__Brief__
For each line below, write it out exactly as it appears.

__Source data__
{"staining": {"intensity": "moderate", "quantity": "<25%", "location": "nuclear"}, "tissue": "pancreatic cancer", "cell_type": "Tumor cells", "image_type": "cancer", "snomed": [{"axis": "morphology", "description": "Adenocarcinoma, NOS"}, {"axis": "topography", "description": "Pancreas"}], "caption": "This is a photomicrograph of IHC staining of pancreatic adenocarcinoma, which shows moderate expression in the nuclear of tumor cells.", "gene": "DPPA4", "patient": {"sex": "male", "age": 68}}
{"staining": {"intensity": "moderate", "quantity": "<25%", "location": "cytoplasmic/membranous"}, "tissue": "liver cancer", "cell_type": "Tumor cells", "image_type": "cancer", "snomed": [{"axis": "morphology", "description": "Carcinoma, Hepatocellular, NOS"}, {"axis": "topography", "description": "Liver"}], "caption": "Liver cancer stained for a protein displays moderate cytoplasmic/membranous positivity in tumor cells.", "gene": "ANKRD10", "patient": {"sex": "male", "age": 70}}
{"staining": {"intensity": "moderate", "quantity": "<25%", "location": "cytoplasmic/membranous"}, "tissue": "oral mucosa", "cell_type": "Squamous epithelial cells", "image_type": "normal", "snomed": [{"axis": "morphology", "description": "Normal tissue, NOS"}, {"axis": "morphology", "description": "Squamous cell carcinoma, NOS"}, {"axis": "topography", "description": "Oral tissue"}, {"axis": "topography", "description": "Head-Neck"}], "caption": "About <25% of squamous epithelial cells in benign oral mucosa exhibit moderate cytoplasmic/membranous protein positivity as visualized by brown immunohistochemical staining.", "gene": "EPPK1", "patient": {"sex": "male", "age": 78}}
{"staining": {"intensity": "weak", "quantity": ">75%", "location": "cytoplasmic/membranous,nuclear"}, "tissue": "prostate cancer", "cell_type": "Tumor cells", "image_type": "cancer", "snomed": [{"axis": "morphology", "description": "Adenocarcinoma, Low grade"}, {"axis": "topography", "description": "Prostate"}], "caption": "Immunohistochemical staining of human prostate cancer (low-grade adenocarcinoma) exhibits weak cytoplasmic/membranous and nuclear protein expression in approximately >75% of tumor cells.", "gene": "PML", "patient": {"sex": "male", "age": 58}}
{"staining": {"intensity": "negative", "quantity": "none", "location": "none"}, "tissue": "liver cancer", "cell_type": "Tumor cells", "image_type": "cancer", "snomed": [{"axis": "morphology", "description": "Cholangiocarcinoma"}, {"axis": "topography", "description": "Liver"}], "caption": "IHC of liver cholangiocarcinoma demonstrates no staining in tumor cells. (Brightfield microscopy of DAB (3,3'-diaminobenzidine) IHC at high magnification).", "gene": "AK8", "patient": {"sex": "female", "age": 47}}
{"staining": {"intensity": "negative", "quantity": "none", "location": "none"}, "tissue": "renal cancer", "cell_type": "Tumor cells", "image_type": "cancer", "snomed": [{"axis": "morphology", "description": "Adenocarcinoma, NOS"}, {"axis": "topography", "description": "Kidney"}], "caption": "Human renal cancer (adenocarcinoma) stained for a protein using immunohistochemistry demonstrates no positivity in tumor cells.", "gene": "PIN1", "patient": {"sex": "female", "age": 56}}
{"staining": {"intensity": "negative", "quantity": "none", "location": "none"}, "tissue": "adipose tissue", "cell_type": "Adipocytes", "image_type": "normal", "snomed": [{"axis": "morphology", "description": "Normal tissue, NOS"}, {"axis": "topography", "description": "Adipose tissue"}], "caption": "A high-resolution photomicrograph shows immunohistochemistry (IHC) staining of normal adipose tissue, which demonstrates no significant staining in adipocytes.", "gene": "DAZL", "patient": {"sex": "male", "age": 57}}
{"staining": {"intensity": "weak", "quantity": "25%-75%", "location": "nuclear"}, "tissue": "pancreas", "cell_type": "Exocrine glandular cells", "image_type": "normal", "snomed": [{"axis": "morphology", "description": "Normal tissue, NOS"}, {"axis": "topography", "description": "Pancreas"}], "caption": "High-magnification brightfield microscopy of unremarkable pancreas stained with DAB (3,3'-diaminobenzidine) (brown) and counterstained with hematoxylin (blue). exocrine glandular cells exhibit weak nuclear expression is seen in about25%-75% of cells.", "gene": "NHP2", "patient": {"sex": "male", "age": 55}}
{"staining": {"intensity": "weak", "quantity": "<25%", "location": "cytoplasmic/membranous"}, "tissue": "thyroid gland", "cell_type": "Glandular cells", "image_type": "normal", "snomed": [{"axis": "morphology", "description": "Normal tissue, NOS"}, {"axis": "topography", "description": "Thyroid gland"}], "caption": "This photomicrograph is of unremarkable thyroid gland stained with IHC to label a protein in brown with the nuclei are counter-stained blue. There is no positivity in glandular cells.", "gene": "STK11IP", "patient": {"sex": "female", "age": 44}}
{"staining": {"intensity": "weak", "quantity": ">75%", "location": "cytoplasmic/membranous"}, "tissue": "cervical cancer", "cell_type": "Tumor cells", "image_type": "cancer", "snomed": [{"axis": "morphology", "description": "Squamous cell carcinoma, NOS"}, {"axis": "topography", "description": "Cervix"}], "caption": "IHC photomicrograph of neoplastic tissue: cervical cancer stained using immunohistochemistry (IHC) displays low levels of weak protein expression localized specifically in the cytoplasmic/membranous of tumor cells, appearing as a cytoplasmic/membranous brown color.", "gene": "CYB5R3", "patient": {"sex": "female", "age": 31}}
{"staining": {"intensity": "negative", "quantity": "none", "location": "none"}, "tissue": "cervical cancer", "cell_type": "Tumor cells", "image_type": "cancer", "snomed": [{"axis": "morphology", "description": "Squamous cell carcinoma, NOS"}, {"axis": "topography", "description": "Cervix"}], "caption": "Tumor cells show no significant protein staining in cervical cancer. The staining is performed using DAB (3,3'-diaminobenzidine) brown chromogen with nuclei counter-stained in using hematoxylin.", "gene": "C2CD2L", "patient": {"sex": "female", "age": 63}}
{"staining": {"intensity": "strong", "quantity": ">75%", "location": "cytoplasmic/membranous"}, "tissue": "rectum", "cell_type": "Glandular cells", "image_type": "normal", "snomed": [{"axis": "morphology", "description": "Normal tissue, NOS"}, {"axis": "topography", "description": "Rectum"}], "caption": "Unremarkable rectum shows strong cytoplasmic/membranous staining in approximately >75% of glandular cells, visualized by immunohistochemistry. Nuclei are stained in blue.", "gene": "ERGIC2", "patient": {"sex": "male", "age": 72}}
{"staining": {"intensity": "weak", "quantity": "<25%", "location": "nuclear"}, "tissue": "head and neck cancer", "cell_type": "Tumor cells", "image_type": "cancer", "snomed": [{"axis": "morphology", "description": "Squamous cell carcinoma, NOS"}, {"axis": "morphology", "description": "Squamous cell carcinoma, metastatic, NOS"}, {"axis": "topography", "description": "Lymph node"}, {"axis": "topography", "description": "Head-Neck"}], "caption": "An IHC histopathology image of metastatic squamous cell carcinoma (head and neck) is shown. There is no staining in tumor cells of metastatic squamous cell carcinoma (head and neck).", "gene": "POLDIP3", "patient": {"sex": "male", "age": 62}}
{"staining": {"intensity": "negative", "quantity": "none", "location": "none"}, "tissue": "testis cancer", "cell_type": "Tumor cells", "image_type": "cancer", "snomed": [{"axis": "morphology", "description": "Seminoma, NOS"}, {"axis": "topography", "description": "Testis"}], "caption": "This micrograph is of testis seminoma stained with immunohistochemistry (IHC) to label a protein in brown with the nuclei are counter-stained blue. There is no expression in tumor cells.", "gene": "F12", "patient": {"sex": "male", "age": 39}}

__Answer to this task__
{"staining": {"intensity": "moderate", "quantity": "<25%", "location": "nuclear"}, "tissue": "pancreatic cancer", "cell_type": "Tumor cells", "image_type": "cancer", "snomed": [{"axis": "morphology", "description": "Adenocarcinoma, NOS"}, {"axis": "topography", "description": "Pancreas"}], "caption": "This is a photomicrograph of IHC staining of pancreatic adenocarcinoma, which shows moderate expression in the nuclear of tumor cells.", "gene": "DPPA4", "patient": {"sex": "male", "age": 68}}
{"staining": {"intensity": "moderate", "quantity": "<25%", "location": "cytoplasmic/membranous"}, "tissue": "liver cancer", "cell_type": "Tumor cells", "image_type": "cancer", "snomed": [{"axis": "morphology", "description": "Carcinoma, Hepatocellular, NOS"}, {"axis": "topography", "description": "Liver"}], "caption": "Liver cancer stained for a protein displays moderate cytoplasmic/membranous positivity in tumor cells.", "gene": "ANKRD10", "patient": {"sex": "male", "age": 70}}
{"staining": {"intensity": "moderate", "quantity": "<25%", "location": "cytoplasmic/membranous"}, "tissue": "oral mucosa", "cell_type": "Squamous epithelial cells", "image_type": "normal", "snomed": [{"axis": "morphology", "description": "Normal tissue, NOS"}, {"axis": "morphology", "description": "Squamous cell carcinoma, NOS"}, {"axis": "topography", "description": "Oral tissue"}, {"axis": "topography", "description": "Head-Neck"}], "caption": "About <25% of squamous epithelial cells in benign oral mucosa exhibit moderate cytoplasmic/membranous protein positivity as visualized by brown immunohistochemical staining.", "gene": "EPPK1", "patient": {"sex": "male", "age": 78}}
{"staining": {"intensity": "weak", "quantity": ">75%", "location": "cytoplasmic/membranous,nuclear"}, "tissue": "prostate cancer", "cell_type": "Tumor cells", "image_type": "cancer", "snomed": [{"axis": "morphology", "description": "Adenocarcinoma, Low grade"}, {"axis": "topography", "description": "Prostate"}], "caption": "Immunohistochemical staining of human prostate cancer (low-grade adenocarcinoma) exhibits weak cytoplasmic/membranous and nuclear protein expression in approximately >75% of tumor cells.", "gene": "PML", "patient": {"sex": "male", "age": 58}}
{"staining": {"intensity": "negative", "quantity": "none", "location": "none"}, "tissue": "liver cancer", "cell_type": "Tumor cells", "image_type": "cancer", "snomed": [{"axis": "morphology", "description": "Cholangiocarcinoma"}, {"axis": "topography", "description": "Liver"}], "caption": "IHC of liver cholangiocarcinoma demonstrates no staining in tumor cells. (Brightfield microscopy of DAB (3,3'-diaminobenzidine) IHC at high magnification).", "gene": "AK8", "patient": {"sex": "female", "age": 47}}
{"staining": {"intensity": "negative", "quantity": "none", "location": "none"}, "tissue": "renal cancer", "cell_type": "Tumor cells", "image_type": "cancer", "snomed": [{"axis": "morphology", "description": "Adenocarcinoma, NOS"}, {"axis": "topography", "description": "Kidney"}], "caption": "Human renal cancer (adenocarcinoma) stained for a protein using immunohistochemistry demonstrates no positivity in tumor cells.", "gene": "PIN1", "patient": {"sex": "female", "age": 56}}
{"staining": {"intensity": "negative", "quantity": "none", "location": "none"}, "tissue": "adipose tissue", "cell_type": "Adipocytes", "image_type": "normal", "snomed": [{"axis": "morphology", "description": "Normal tissue, NOS"}, {"axis": "topography", "description": "Adipose tissue"}], "caption": "A high-resolution photomicrograph shows immunohistochemistry (IHC) staining of normal adipose tissue, which demonstrates no significant staining in adipocytes.", "gene": "DAZL", "patient": {"sex": "male", "age": 57}}
{"staining": {"intensity": "weak", "quantity": "25%-75%", "location": "nuclear"}, "tissue": "pancreas", "cell_type": "Exocrine glandular cells", "image_type": "normal", "snomed": [{"axis": "morphology", "description": "Normal tissue, NOS"}, {"axis": "topography", "description": "Pancreas"}], "caption": "High-magnification brightfield microscopy of unremarkable pancreas stained with DAB (3,3'-diaminobenzidine) (brown) and counterstained with hematoxylin (blue). exocrine glandular cells exhibit weak nuclear expression is seen in about25%-75% of cells.", "gene": "NHP2", "patient": {"sex": "male", "age": 55}}
{"staining": {"intensity": "weak", "quantity": "<25%", "location": "cytoplasmic/membranous"}, "tissue": "thyroid gland", "cell_type": "Glandular cells", "image_type": "normal", "snomed": [{"axis": "morphology", "description": "Normal tissue, NOS"}, {"axis": "topography", "description": "Thyroid gland"}], "caption": "This photomicrograph is of unremarkable thyroid gland stained with IHC to label a protein in brown with the nuclei are counter-stained blue. There is no positivity in glandular cells.", "gene": "STK11IP", "patient": {"sex": "female", "age": 44}}
{"staining": {"intensity": "weak", "quantity": ">75%", "location": "cytoplasmic/membranous"}, "tissue": "cervical cancer", "cell_type": "Tumor cells", "image_type": "cancer", "snomed": [{"axis": "morphology", "description": "Squamous cell carcinoma, NOS"}, {"axis": "topography", "description": "Cervix"}], "caption": "IHC photomicrograph of neoplastic tissue: cervical cancer stained using immunohistochemistry (IHC) displays low levels of weak protein expression localized specifically in the cytoplasmic/membranous of tumor cells, appearing as a cytoplasmic/membranous brown color.", "gene": "CYB5R3", "patient": {"sex": "female", "age": 31}}
{"staining": {"intensity": "negative", "quantity": "none", "location": "none"}, "tissue": "cervical cancer", "cell_type": "Tumor cells", "image_type": "cancer", "snomed": [{"axis": "morphology", "description": "Squamous cell carcinoma, NOS"}, {"axis": "topography", "description": "Cervix"}], "caption": "Tumor cells show no significant protein staining in cervical cancer. The staining is performed using DAB (3,3'-diaminobenzidine) brown chromogen with nuclei counter-stained in using hematoxylin.", "gene": "C2CD2L", "patient": {"sex": "female", "age": 63}}
{"staining": {"intensity": "strong", "quantity": ">75%", "location": "cytoplasmic/membranous"}, "tissue": "rectum", "cell_type": "Glandular cells", "image_type": "normal", "snomed": [{"axis": "morphology", "description": "Normal tissue, NOS"}, {"axis": "topography", "description": "Rectum"}], "caption": "Unremarkable rectum shows strong cytoplasmic/membranous staining in approximately >75% of glandular cells, visualized by immunohistochemistry. Nuclei are stained in blue.", "gene": "ERGIC2", "patient": {"sex": "male", "age": 72}}
{"staining": {"intensity": "weak", "quantity": "<25%", "location": "nuclear"}, "tissue": "head and neck cancer", "cell_type": "Tumor cells", "image_type": "cancer", "snomed": [{"axis": "morphology", "description": "Squamous cell carcinoma, NOS"}, {"axis": "morphology", "description": "Squamous cell carcinoma, metastatic, NOS"}, {"axis": "topography", "description": "Lymph node"}, {"axis": "topography", "description": "Head-Neck"}], "caption": "An IHC histopathology image of metastatic squamous cell carcinoma (head and neck) is shown. There is no staining in tumor cells of metastatic squamous cell carcinoma (head and neck).", "gene": "POLDIP3", "patient": {"sex": "male", "age": 62}}
{"staining": {"intensity": "negative", "quantity": "none", "location": "none"}, "tissue": "testis cancer", "cell_type": "Tumor cells", "image_type": "cancer", "snomed": [{"axis": "morphology", "description": "Seminoma, NOS"}, {"axis": "topography", "description": "Testis"}], "caption": "This micrograph is of testis seminoma stained with immunohistochemistry (IHC) to label a protein in brown with the nuclei are counter-stained blue. There is no expression in tumor cells.", "gene": "F12", "patient": {"sex": "male", "age": 39}}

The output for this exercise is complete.